* begin PASSAGE SHOWN *

Gradient in mirror descent

1k Views Asked by At

Mirror descent can be in general written as

\begin{equation*} \nabla\Phi(x_{t+1})=\nabla\Phi(x_t)-\lambda_t\nabla f(x_t), \end{equation*}

where $f$ is the objective function and $\Phi$ is a convex function that induces the dual parameter space. What I don't understand is that although $x$ has been transformed to $\nabla\Phi(x)$ for gradient descent, the gradient itself $\nabla f(x)$ is not transformed at all, which makes it incompatible with the dual space. Shouldn't the MD update be instead written as

\begin{equation*} \nabla\Phi(x_{t+1})=\nabla\Phi(x_t)-\lambda_tJ(w_t)^{-T}\nabla f(x_t) \end{equation*}

where $J$ is the Jacobian determinant of $f$ which does the gradient transformation?

1

There are 1 best solutions below

3
On

A short answer. Let $x\in E$ and $f\colon D \subseteq E \to \mathbb{R}$. Then in order to use gradient descent in a dual space we choose some $\Phi \colon E \to \mathbb{R}$. Hence, both $\nabla f(x)$ and $\nabla \Phi(x)$ belong to $E^*$, so the equation above is defined correctly.

A good interpretation of mirror descent belongs to A. Beck and M.Teboulle in their paper "Mirror descent and nonlinear projected subgradient methods for convex optimization". They showed that in fact mirror descent is just a variant of gradient descent method if instead of a square norm we use Bregman distance, namely $$d(x,y) = \Phi(x) - \Phi(y) - \langle\nabla \Phi(y), x-y\rangle.$$

Usual gradient method can be written as: $$x_{t+1} = \arg \min_x \left(\langle \nabla f(x_t), x\rangle + \frac 1 \lambda_t ||x-x_t||^2 \right).$$

By turn, mirror descent: $$x_{t+1} = \arg \min_x \left(\langle \nabla f(x_t), x\rangle + \frac 1 \lambda_t d(x,x_t) \right).$$

* end PASSAGE SHOWN *
* begin DATASET SECTION *

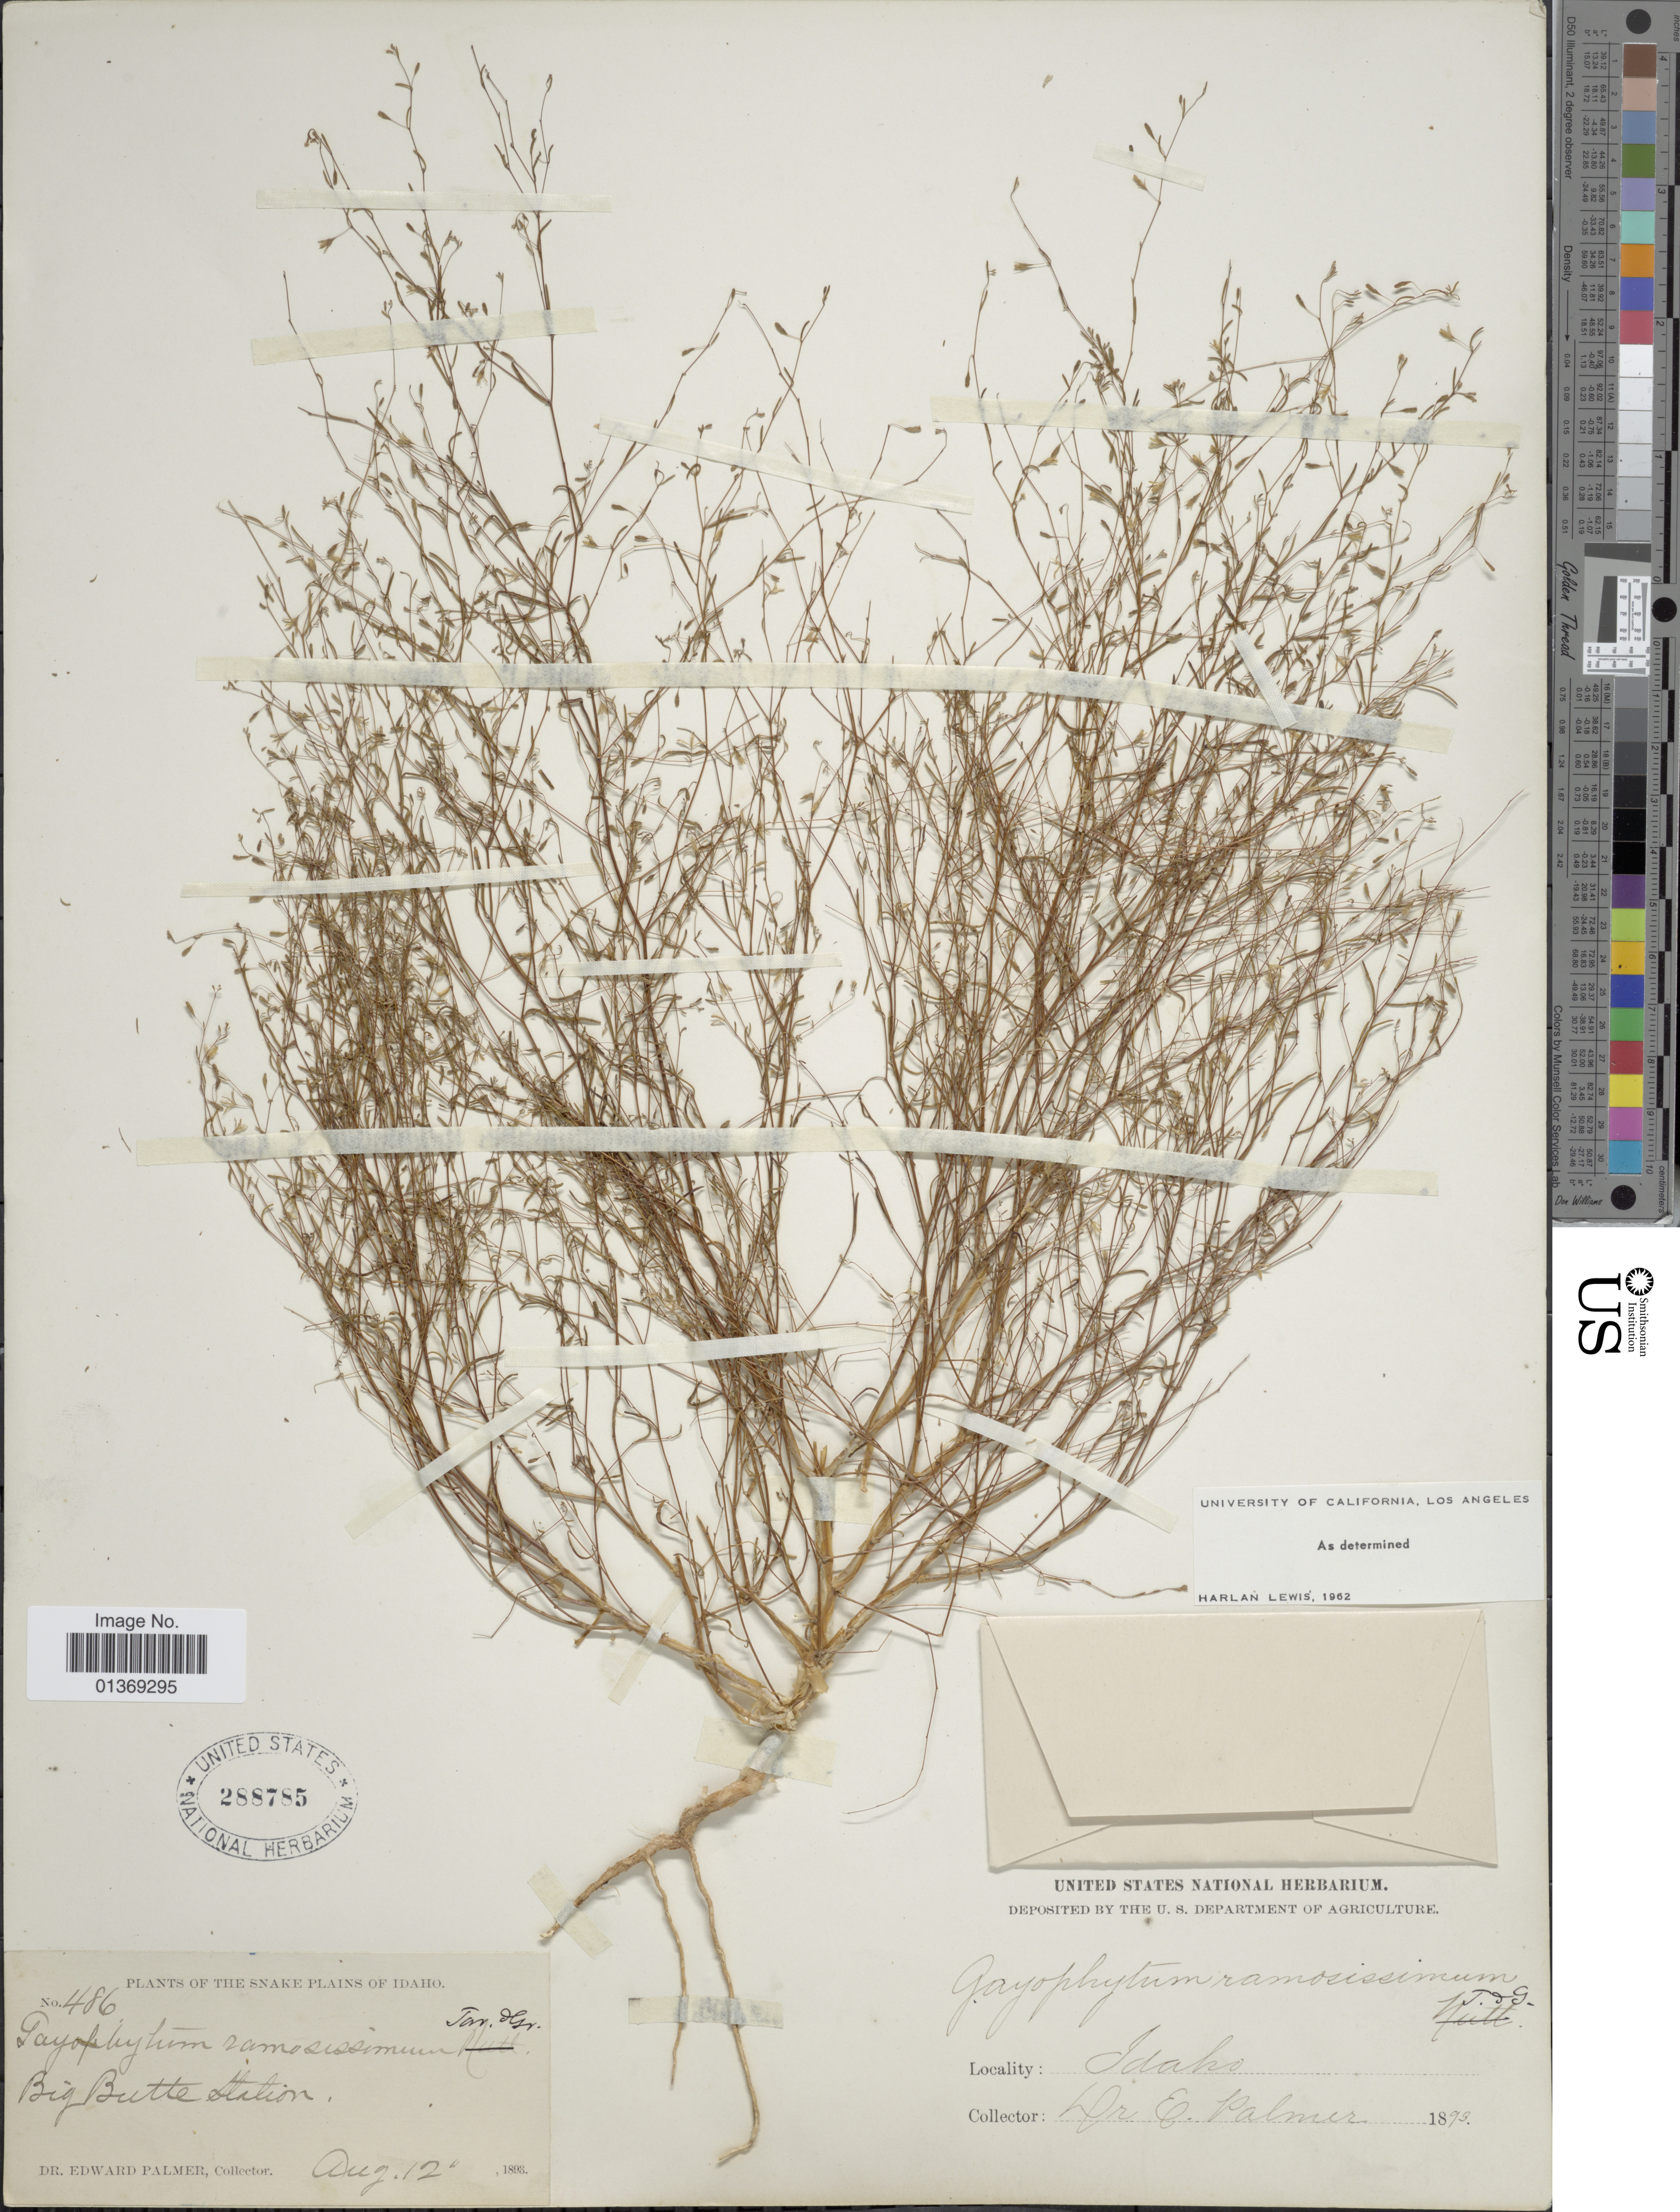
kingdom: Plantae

* end DATASET SECTION *

**PROBLEMS AND TASKS**
[1] Repeat a part of the mirror descent thread word for word. Begin at the words "where $J$ is" and stop after "is defined correctly.".
[2] According to the mirror descent thread, why is the original update equation defined correctly even though the gradient of $f$ is not transformed?
[3] Answer these from the mirror descent thread:
(a) What does $f$ stand for in the general mirror descent update?
(b) Who is credited with a good interpretation of mirror descent?
(c) What does mirror descent use in place of a square norm?
The material plays no part in any of this.

**SOLVED PROBLEMS**
[1]
where $J$ is the Jacobian determinant of $f$ which does the gradient transformation?

1

There are 1 best solutions below

3
On

A short answer. Let $x\in E$ and $f\colon D \subseteq E \to \mathbb{R}$. Then in order to use gradient descent in a dual space we choose some $\Phi \colon E \to \mathbb{R}$. Hence, both $\nabla f(x)$ and $\nabla \Phi(x)$ belong to $E^*$, so the equation above is defined correctly.

[2] Both $f$ and $\Phi$ map from the space $E$ to the real numbers. So $\nabla f(x)$ and $\nabla \Phi(x)$ both belong to the dual space $E^*$, and the equation combines quantities from the same space.

[3]
(a) The objective function.
(b) A. Beck and M. Teboulle.
(c) The Bregman distance.